(Collected data)

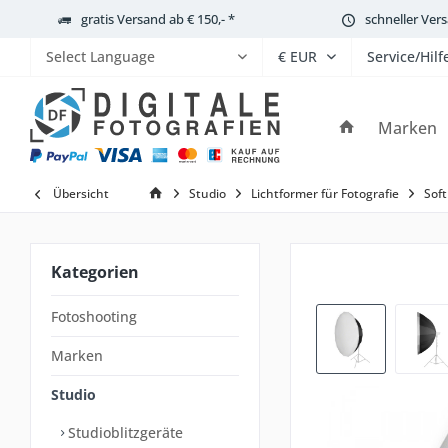
gratis Versand ab € 150,- *
schneller Ver
Service/Hilf
Powered by
Marken
Übersicht
Studio
Lichtformer für Fotografie
Soft
Kategorien
Fotoshooting
Marken
Studio
Studioblitzgeräte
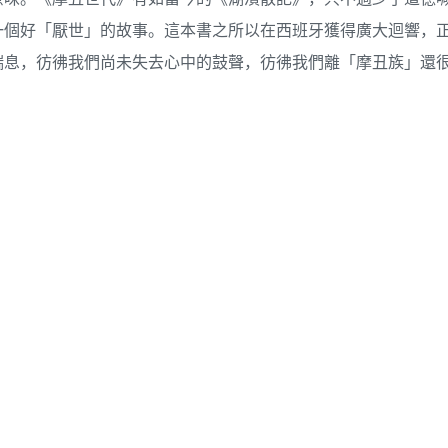
一個好「厭世」的故事。這本書之所以在西班牙獲得廣大迴響，
喘息，彷彿我們尚未失去心中的鼓聲，彷彿我們離「摩丑族」還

### ACTIVITY
Could you output all of the records exactly, without their pictures?

### ANSWER SPACE
gratis Versand ab € 150,- *
schneller Ver
Service/Hilf
Powered by
Marken
Übersicht
Studio
Lichtformer für Fotografie
Soft
Kategorien
Fotoshooting
Marken
Studio
Studioblitzgeräte
一個好「厭世」的故事。這本書之所以在西班牙獲得廣大迴響，
喘息，彷彿我們尚未失去心中的鼓聲，彷彿我們離「摩丑族」還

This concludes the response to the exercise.